A traveller was arrested and turned over to the RCMP after customs officers recently seized more than 15 kilograms of cocaine at Toronto Pearson Airport in Mississauga.
The drugs were found hidden inside the luggage of a passenger who’d arrived at Canada’s biggest and busiest airport on a flight from Saint Vincent and the Grenadines in the Caribbean, the Canada Border Services Agency said on Wednesday.
CBSA officers discovered the drugs, which were subsequently turned over to the Mounties. The traveller was also arrested and placed in the custody of the RCMP.
The agency didn’t say on what date the flight arrived at Pearson from the Caribbean nation.
The recent seizure is the latest in a number of similar busts at the airport in which drugs, on most occasions cocaine, were found hidden inside luggage that had arrived along with travellers from the Caribbean.
In March, Canada border services officers said they had seized a significant amount of cocaine in two recent busts at Toronto Pearson.
Officers found more than 100 kilograms of suspected cocaine hidden inside pieces of luggage that had arrived on two separate flights from Jamaica.
The agency didn’t say on what dates those flights arrived, nor did it say if any arrests were made.
The CBSA did say the drugs, potentially worth an estimated millions of dollars, were turned over to the RCMP and that the investigation is ongoing.
While the federal agency didn’t reveal the estimated street value of the seized drugs, 100 kilograms of cocaine might draw a return on the street of anywhere from a few million dollars to $10 million or more (based on previous drug busts).

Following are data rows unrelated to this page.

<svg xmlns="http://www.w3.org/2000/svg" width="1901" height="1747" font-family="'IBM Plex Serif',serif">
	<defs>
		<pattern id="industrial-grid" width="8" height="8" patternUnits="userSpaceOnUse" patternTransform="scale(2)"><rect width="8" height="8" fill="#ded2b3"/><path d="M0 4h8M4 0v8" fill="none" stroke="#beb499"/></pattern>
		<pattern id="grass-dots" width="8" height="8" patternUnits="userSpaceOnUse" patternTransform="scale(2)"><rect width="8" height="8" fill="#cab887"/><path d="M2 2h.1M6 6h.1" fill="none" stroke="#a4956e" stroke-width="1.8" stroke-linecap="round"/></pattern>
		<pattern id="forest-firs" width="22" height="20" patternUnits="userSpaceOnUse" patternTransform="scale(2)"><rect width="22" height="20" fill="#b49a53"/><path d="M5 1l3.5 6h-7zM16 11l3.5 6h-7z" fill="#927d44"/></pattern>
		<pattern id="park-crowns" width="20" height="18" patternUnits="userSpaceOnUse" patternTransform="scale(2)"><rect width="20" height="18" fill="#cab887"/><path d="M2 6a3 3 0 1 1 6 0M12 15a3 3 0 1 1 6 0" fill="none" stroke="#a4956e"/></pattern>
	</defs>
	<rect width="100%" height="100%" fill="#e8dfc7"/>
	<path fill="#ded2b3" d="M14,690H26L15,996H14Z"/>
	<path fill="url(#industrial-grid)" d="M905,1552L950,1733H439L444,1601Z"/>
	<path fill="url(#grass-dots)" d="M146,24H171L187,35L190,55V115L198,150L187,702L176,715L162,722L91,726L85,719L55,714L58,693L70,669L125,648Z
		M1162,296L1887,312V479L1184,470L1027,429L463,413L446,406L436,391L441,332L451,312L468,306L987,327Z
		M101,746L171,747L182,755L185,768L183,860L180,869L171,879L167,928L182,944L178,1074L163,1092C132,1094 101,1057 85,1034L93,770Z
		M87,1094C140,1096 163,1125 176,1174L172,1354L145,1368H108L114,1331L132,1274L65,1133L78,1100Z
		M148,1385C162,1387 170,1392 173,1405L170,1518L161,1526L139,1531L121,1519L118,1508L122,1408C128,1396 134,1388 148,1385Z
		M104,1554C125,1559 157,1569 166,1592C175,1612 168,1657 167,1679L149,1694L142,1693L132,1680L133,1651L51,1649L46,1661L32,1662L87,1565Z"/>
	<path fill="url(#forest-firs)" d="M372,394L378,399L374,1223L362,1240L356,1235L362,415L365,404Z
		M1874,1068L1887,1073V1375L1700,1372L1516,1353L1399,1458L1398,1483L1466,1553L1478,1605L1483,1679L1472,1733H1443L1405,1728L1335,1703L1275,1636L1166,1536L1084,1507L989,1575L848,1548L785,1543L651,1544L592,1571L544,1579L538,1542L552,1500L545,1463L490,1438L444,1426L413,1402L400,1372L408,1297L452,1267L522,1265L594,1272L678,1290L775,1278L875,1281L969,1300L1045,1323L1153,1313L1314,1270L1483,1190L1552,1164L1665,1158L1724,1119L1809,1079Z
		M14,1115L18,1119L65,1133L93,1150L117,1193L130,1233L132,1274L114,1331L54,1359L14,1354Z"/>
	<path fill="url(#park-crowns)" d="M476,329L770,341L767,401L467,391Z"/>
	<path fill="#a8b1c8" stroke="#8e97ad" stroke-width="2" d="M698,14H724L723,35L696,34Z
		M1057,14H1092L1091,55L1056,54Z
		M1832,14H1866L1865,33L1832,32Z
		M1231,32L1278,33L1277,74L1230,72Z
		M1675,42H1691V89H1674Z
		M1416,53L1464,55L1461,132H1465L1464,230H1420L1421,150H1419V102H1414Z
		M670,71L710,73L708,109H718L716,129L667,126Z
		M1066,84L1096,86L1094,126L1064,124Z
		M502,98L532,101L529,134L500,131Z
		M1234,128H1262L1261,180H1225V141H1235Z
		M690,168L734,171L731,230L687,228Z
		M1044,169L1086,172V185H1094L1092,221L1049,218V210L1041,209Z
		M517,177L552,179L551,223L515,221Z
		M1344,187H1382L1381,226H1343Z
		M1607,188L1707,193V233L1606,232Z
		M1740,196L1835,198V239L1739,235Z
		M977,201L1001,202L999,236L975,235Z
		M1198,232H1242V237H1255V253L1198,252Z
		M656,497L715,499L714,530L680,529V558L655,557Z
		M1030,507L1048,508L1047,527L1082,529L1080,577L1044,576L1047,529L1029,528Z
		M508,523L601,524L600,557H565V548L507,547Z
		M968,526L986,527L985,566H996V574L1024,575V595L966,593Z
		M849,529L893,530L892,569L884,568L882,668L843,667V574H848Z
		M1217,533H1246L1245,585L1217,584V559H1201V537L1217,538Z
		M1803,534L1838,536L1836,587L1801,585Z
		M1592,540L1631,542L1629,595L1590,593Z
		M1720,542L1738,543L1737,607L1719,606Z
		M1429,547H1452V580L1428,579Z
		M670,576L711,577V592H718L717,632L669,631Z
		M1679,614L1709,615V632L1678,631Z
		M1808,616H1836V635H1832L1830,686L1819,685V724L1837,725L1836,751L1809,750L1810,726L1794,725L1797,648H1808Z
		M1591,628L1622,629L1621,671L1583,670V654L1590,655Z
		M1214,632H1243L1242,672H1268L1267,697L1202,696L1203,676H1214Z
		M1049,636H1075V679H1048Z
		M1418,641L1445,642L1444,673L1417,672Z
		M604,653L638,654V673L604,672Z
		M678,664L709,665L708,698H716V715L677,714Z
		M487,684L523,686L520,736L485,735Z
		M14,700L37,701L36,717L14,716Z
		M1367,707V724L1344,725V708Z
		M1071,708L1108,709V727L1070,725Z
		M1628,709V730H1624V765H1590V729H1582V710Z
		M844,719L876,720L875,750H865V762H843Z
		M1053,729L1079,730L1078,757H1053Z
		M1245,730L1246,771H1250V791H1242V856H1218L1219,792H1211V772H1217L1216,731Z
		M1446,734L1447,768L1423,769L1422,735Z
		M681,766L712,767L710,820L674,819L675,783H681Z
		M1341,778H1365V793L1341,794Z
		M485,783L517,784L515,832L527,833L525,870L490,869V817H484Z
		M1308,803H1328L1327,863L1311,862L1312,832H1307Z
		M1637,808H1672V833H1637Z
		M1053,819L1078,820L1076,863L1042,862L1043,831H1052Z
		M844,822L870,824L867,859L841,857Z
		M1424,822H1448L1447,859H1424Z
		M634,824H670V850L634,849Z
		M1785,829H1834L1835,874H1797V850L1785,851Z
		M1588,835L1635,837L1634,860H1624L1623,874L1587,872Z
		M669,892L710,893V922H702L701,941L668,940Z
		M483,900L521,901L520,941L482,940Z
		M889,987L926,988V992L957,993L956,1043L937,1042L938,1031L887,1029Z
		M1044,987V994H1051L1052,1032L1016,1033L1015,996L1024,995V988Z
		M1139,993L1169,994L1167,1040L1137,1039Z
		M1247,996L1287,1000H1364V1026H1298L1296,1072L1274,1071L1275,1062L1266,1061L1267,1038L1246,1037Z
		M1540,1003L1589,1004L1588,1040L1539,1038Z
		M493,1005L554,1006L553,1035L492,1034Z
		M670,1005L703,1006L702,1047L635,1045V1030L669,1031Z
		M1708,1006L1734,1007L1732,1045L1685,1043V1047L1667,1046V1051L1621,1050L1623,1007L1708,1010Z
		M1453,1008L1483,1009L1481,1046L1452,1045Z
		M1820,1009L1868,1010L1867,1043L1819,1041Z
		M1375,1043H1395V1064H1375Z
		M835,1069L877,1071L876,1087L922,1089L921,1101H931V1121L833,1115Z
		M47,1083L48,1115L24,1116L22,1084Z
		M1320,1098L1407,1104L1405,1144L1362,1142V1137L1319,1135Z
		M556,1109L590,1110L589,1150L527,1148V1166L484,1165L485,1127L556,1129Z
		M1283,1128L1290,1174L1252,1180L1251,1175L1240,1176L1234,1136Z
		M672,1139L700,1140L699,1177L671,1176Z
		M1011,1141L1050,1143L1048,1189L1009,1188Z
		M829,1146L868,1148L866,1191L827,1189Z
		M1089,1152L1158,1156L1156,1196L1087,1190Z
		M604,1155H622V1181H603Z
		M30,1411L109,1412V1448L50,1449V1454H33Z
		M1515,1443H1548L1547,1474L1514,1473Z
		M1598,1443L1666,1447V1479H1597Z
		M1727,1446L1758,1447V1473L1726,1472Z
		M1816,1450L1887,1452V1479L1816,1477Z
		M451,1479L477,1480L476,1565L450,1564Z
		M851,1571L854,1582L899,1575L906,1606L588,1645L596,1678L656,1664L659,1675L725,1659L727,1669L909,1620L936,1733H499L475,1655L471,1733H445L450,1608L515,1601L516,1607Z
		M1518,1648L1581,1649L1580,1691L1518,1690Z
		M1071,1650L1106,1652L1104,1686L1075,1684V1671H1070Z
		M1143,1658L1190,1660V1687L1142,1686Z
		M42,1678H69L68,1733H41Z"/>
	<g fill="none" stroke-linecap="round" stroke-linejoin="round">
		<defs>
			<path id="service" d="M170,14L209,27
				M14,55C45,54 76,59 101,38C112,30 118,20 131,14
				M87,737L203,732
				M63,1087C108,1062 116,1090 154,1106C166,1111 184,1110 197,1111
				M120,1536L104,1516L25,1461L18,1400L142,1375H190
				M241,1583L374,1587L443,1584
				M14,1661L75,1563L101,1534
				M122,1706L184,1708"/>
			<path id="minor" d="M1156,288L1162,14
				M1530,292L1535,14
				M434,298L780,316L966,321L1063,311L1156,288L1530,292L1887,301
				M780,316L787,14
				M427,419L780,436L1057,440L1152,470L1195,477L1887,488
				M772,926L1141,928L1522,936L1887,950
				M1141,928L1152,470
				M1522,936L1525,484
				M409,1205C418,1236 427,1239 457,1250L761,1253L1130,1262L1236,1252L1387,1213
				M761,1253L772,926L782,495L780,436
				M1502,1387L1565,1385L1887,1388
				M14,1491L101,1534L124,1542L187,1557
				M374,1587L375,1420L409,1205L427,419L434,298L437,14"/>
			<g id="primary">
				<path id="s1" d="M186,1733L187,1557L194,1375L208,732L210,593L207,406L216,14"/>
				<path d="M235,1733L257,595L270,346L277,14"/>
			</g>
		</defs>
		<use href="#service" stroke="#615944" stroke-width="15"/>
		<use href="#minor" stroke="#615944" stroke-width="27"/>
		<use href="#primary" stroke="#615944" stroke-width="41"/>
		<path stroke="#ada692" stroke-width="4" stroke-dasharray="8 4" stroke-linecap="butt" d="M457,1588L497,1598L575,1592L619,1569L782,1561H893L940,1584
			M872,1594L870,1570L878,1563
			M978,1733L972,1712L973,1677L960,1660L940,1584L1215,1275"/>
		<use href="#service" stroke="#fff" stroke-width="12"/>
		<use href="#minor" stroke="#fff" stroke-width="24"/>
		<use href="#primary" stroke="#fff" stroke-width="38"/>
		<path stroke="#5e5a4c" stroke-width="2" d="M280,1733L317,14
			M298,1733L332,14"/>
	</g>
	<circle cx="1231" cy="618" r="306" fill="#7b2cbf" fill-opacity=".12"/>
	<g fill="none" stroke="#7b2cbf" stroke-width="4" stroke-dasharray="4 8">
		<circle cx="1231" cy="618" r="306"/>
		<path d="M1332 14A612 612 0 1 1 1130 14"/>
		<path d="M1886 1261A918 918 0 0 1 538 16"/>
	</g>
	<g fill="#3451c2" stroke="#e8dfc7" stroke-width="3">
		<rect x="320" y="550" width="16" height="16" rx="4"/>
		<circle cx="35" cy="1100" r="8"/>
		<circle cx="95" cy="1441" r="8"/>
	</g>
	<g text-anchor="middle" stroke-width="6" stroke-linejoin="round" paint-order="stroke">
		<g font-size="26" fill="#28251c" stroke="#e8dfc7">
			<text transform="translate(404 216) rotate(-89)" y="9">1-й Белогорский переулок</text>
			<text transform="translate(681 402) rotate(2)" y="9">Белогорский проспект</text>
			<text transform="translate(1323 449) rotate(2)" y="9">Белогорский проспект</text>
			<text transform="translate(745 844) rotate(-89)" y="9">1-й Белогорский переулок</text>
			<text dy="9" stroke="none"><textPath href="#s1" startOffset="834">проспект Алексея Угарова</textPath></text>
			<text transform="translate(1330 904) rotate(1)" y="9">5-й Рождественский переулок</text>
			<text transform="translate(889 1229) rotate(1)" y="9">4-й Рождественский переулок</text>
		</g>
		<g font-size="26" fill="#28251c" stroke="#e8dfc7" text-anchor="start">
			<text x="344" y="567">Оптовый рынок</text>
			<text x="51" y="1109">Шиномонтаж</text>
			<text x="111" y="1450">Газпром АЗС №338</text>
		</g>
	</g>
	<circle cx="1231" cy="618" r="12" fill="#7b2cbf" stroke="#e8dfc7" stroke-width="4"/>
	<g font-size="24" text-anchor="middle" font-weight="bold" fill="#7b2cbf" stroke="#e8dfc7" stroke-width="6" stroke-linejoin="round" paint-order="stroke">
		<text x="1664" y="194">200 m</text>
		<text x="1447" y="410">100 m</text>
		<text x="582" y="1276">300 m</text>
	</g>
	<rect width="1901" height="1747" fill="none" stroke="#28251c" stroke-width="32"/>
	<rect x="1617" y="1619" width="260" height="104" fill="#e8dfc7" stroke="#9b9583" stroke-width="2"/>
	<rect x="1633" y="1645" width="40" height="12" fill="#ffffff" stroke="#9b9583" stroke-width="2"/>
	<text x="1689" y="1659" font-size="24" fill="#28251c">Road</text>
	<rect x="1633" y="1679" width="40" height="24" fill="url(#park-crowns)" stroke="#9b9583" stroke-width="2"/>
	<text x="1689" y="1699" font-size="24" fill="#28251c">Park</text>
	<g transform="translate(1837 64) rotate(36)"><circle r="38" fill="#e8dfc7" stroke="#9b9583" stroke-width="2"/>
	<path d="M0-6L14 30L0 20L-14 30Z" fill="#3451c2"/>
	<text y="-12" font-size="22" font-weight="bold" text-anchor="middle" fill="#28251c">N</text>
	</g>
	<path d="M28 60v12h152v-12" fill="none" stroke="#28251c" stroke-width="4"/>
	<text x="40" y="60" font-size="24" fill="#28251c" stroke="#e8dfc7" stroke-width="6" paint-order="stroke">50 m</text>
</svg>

“Street prices for illegal drugs are sensitive to factors such as their purity, how they are cut and sold, and fluctuating levels of local supply and demand,” a CBSA spokesperson told INsauga.com in an earlier email. “It is difficult to quantify street price estimates as there is no one formula that can account for all variables at any point in time. For this reason, the CBSA does not communicate street values for its controlled drugs and substances seizures unless they have been methodically validated for specific legal proceedings.”